TEXT SECTION »
Replacing a word in text using Ruby - ruby

I know how to do it by using this code
poem['sleepy'] = 'busy'
What the above object type called? Is it an Array?
How can I assign the poem to the first line of the text in order to replace the word "sleepy" that is sitting on that specific line?

It's not an array, it's String's []= method. If you want to only replace on a certain line, you can split the poem string and get an array by using the split method:
lines = poem.split("\n")
You could then make the replacement on the line you wish:
lines[3]["sleepy"] = "busy"
And then you can use Array's join method to join the Array into a String again:
poem = lines.join("\n")

Related

string capture between duplicates in ruby

string = 'xabcdexfghijk'
In the example above, 'x' appears twice. I want to capture everything between the first 'x' and the next 'x'. Thus, the desired result is a new string that equals 'xabcdex'. Any ideas?
You could use a simple regular expression: /x.*?x/. This basically means "match any characters in between two x characters, as few times as possible (non-greedy)".
The matched text can be extracted with String#[regexp]
string = 'xabcdexfghijk'
string[/x.*?x/] # => "xabcdex"

INFORMATION PROVIDED »

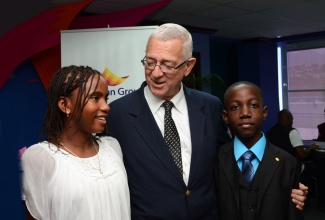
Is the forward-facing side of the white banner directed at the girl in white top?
yes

WORK INSTRUCTIONS »
Condense the paragraph in the Ruby forum thread above that begins "You could use a simple regular expression" into a short bulleted list that keeps its main facts.

SOLUTION TO THIS TASK »
- A simple regular expression can be used: /x.*?x/.
- It matches any characters between two x characters.
- It matches as few characters as possible, so it is non-greedy.